The Kitchen Reader: The Sweet Life by David Lebovitz

August 31, 2009

This month’s reading selection for The Kitchen Reader is The Sweet Life in Paris by David Lebovitz.

I didn’t know a whole lot about David Lebovitz before reading this book. I knew that he worked at Chez Panisse, that he now lives in Paris, and that he’s written several dessert cookbooks. After reading the book, I found out why he moved to Paris and I “got to know” him. And I’m glad I did, because he’s a very funny guy and he showed me a side of Paris that I haven’t seen, and probably never will. Yes, he pokes fun at the way of life in Paris, but not in a rude way. The book is a journey through his adjustment to living in Paris, it’s full of humor and, of course, recipes.

The book is set up with a chapter on a topic followed by some recipes that are loosely tied into that topic. I felt like he was giving us recipes that he really wanted to share; not trying to pick out recipes that would be a perfect fit for the chapter. He covers food-related topics, such as the kitchen in his apartment, grocery shopping in Paris, and drinking coffee in Paris (which includes a section on how to order coffee to get what you want: I’ve battled with this myself, so if I ever get back to Paris, I’ll bring his cheat sheet!). Living in Paris isn’t all about the food, so he discusses dressing like a Parisian, French healthcare, and lots of information on shopping, from how to stand in line (or how to not stand in line), his trials and tribulations at BHV, the main department store/hardware store, and how Parisian salespeople are different than American salespeople.

The book is sprinkled with his humorous battles with the French language and Lebovitz laughing at himself for the predicaments he’s gotten himself into. My favorite was when he was told to go into a changing room and take off everything but his underwear; however he thought he was told to take everything off including his underwear! Thankfully, that’s not a situation most of us would get into on a vacation in Paris.

It’s worth getting to know David Lebovitz a little better, and there are so many ways you can do it: read this book, look at his website, follow him on Facebook (he posts lots of interesting food-related links as well as some funny links and updates). In the book, he makes it clear that’s he’s not real keen on having friends of friends of friends show up in Paris and expect to be shown around. His solution for that? He leads culinary tours in France and Paris! Sounds cool, but if that’s not in the plans for you, he provides a long list of his favorite addresses in the back of the book: restaurants, chocolate shops, bakeries, baking supplies, and yes, even orthopedic hosiery (you have to read the book to understand that one)!

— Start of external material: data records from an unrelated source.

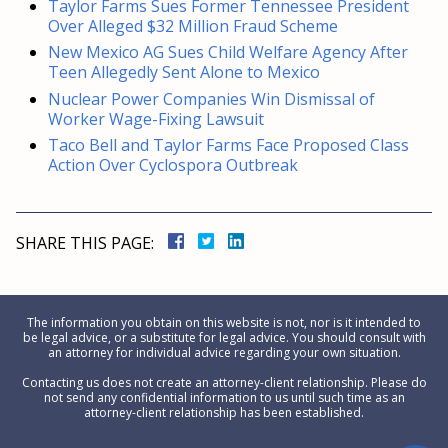
Taylor Farms Sues Former Tennessee President
Over Alleged $32 Million Fraud Scheme
New Mexico AG Sues Child Welfare Agency After
Teen Allegedly Sent Alone to Mexico
Nuclear Power Companies Win Dismissal of
Worker Wage-Fixing Lawsuit
Taco Bell and Taylor Farms Face Proposed Class
Action Over Cyclospora Outbreak
SHARE THIS PAGE:
The information you obtain on this website is not, nor is it intended to
be legal advice, or a substitute for legal advice. You should consult with
an attorney for individual advice regarding your own situation.
Contacting us does not create an attorney-client relationship. Please do
not send any confidential information to us until such time as an
attorney-client relationship has been established.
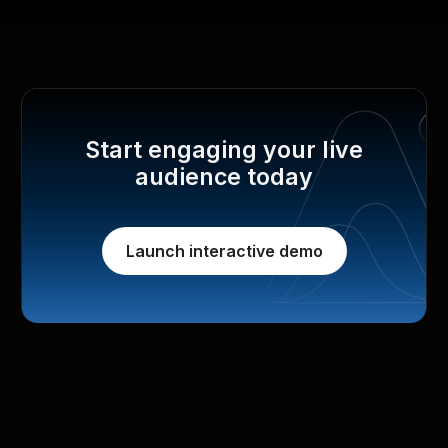
Start engaging your live
audience today
Launch interactive demo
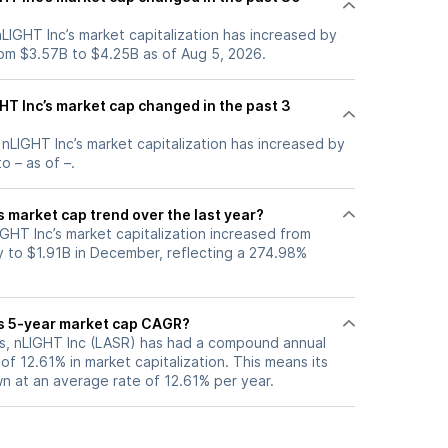
 nLIGHT Inc’s market capitalization has increased by
om $3.57B to $4.25B as of Aug 5, 2026.
T Inc’s market cap changed in the past 3
, nLIGHT Inc’s market capitalization has increased by
o – as of –.
s market cap trend over the last year?
IGHT Inc’s market capitalization increased from
 to $1.91B in December, reflecting a 274.98%
’s 5-year market cap CAGR?
ars, nLIGHT Inc (LASR) has had a compound annual
f 12.61% in market capitalization. This means its
n at an average rate of 12.61% per year.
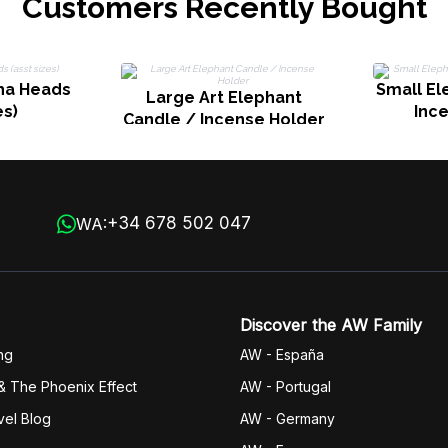
Customers Recently Bought
dha Heads
Small El
Large Art Elephant
es)
Inc
Candle / Incense Holder
+34 678 502 047
WA:
Discover the AW Family
ng
AW - España
& The Phoenix Effect
AW - Portugal
vel Blog
AW - Germany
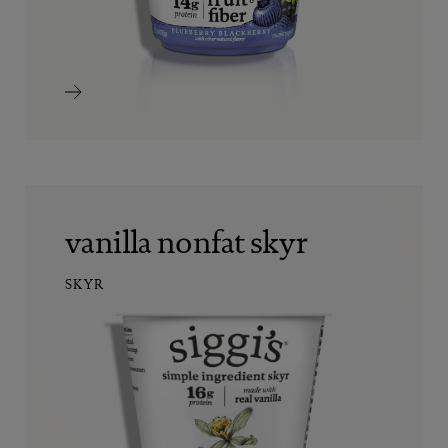
vanilla nonfat skyr
SKYR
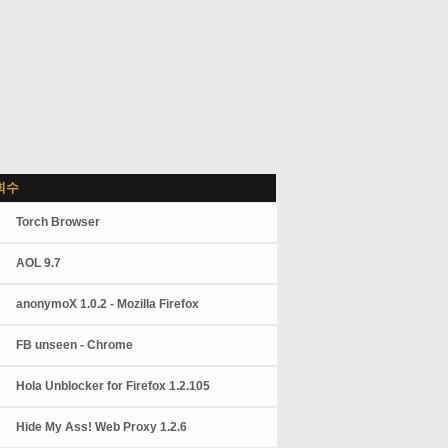
회수
Torch Browser
AOL 9.7
anonymoX 1.0.2 - Mozilla Firefox
FB unseen - Chrome
Hola Unblocker for Firefox 1.2.105
Hide My Ass! Web Proxy 1.2.6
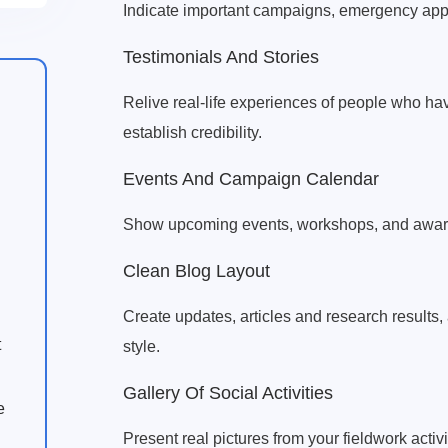
Indicate important campaigns, emergency ap
Testimonials And Stories
Relive real-life experiences of people who hav
establish credibility.
Events And Campaign Calendar
Show upcoming events, workshops, and aware
Clean Blog Layout
Create updates, articles and research results, 
t
style.
Gallery Of Social Activities
e
Present real pictures from your fieldwork act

Recipes I’d like to try that may show up on this blog someday:

  • Chocolate Yogurt Snack Cakes
  • Salted Butter Caramel Sauce
  • Chicken Mole
  • Peanut Slaw
  • Caramelized Apple Tart (low-fat)

Note to Kitchen Readers: I’m offline right now, so it may be a while before I get to your blogs. I apologize for the delay, but I will visit you when I can!


  1. This book was WONDERFUL!!!! I really didn’t know who David was until I started blogging, and I feel that this book really helped explain who he is and what he’s all about.

    That predicament with the underwear WAS the funniest thing that happened in the book!

    You wrote such a wonderful review…and I’m so glad that you enjoyed the book and that you’re part of the group!!!!!

  2. Hi Jill, I could only imagine how mortified both David and the woman in the underwear story were – and what were the two bits of paper for if not for preserving modesty?? Hmmmm… I really enjoyed this book too, and have bookmarked a number of the recipes.

  3. I just bought this book and am looking forward to trying the recipes! Having made a couple of his ice creams – I am thinking they will be very good and a lot of fun!

  4. David’s salted caramel sauce is amazing! Try it

  5. It was a great read. Witty and entertaining. And the recipes!!! Will definitely read this one again.

    We don’t realize how different these different countries are until someone else writes about actually living there.

  6. I think it’s great that David can laugh at himself, and even write about his experiences for others to read! It sounds as though you need a pretty good sense of humor to be an American living in Paris.

    I want to try more of the recipes, too. Especially the caramel sauce!

  7. This is on my list of library books to get and I’m looking forward to it. Definitely try Salted Butter Caramel Sauce!! You will NOT be sorry!

  8. I like his style of humor, it gives a nice pace to the reading and a light hearted feel. This is good because it helps me remember his points much better!